**作業内容:**
1. 本文の「通称では、名古屋大学医学部放」から「ただきありがとうございます。」までを、両端の語句も含めて一字も変えずに打ち直してください。
2. 本文に基づき、次の問いに答えてください。
(a) 教室が開講した年月日はいつか。
(b) 初代教授の高橋信次先生が受けた勲章は何か。
(c) 2代目教授は誰か。

**本文:**
--------------------------------

ご挨拶
名古屋大学医学部放射線医学教室について

名古屋大学大学院医学系研究科 総合医学専攻高次医用科学講座量子医学分野担当の長縄慎二(ながなわしんじ)です。旧称は名古屋大学医学部放射線医学講座です。
通称では、名古屋大学医学部放射線医学教室と言うことも多いです。当教室は、大学院の量子医学分野、量子介入治療医学分野、放射線治療学分野と、附属病院の放射線科、放射線部から構成されています。機構上は複雑で、それぞれ所属の教員、医員がいますが、実際は仲良く一つの教室として診療、研究、教育を行っています。このたびは、当教室のホームページをご覧いただきありがとうございます。
当教室の沿革
当教室は、1954年6月16日開講で、初代教授は、X線CTの基本となった回転横断撮影法の開発やX線拡大撮影、原体照射法などの開発で有名な高橋信次先生です。高橋先生は文化勲章を受けられています。ノーベル賞候補と言われつつも、残念ながら受賞の前にお亡くなりになりました。
2代目教授は高橋先生の研究の臨床応用を行い、その後、MR, PET, PACSなどの研究で成果をあげ、病院長や医学部長を務められた佐久間貞行先生です。

--------------------------------

**記録一覧:**
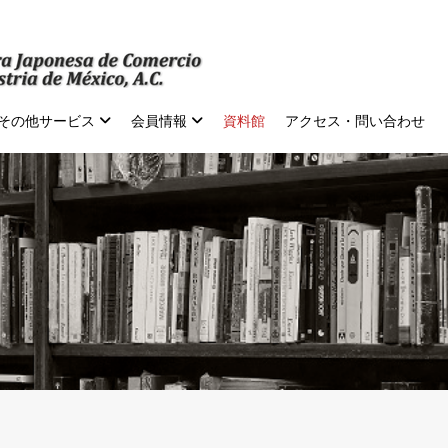
その他サービス
会員情報
資料館
アクセス・問い合わせ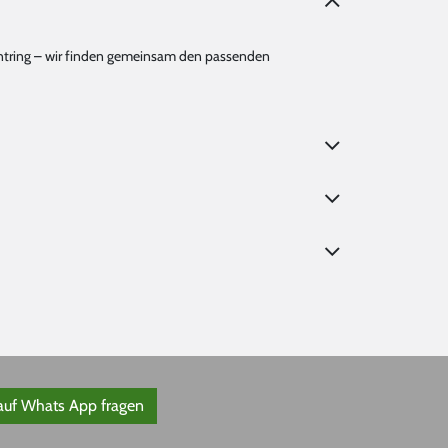
amantring – wir finden gemeinsam den passenden
 auf Whats App fragen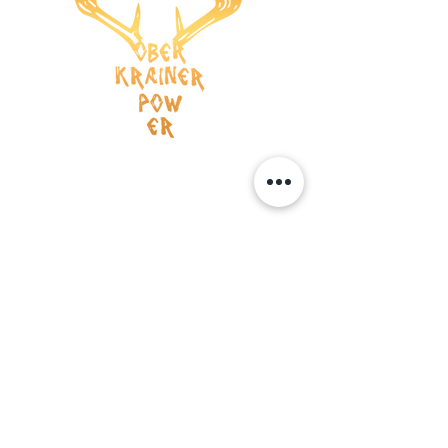
Versandkosten
AGB
Wiederrufsrecht
Datenschutz
Impressum
ZAHLUNG
Kreditkarte
Vorauskasse
BOOKING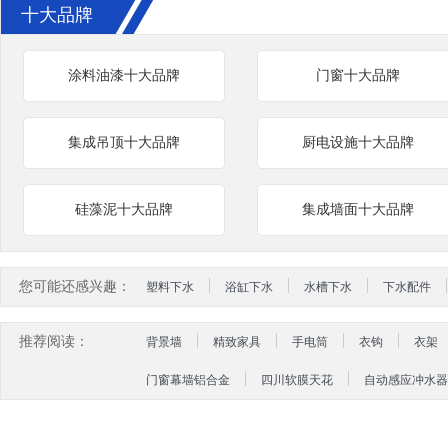
十大品牌
涂料油漆十大品牌
门窗十大品牌
集成吊顶十大品牌
厨电设施十大品牌
硅藻泥十大品牌
集成墙面十大品牌
您可能还感兴趣：
塑料下水
浴缸下水
水槽下水
下水配件
推荐阅读：
背景墙
精致家具
手电筒
衣钩
衣架
门窗幕墙铝合金
四川软膜天花
自动感应冲水器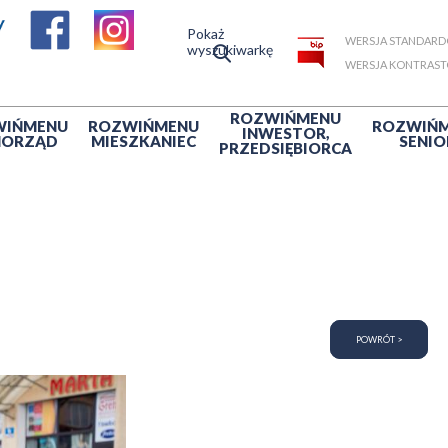
Pokaż
WERSJA STANDAR
wyszukiwarkę
WERSJA KONTRAS
ROZWIŃ
MENU
WIŃ
MENU
ROZWIŃ
MENU
ROZWIŃ
INWESTOR,
MORZĄD
MIESZKANIEC
SENIO
PRZEDSIĘBIORCA
POWRÓT >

--------------------------------

**回答:**
1.
通称では、名古屋大学医学部放射線医学教室と言うことも多いです。当教室は、大学院の量子医学分野、量子介入治療医学分野、放射線治療学分野と、附属病院の放射線科、放射線部から構成されています。機構上は複雑で、それぞれ所属の教員、医員がいますが、実際は仲良く一つの教室として診療、研究、教育を行っています。このたびは、当教室のホームページをご覧いただきありがとうございます。

2.
(a) 1954年6月16日
(b) 文化勲章
(c) 佐久間貞行先生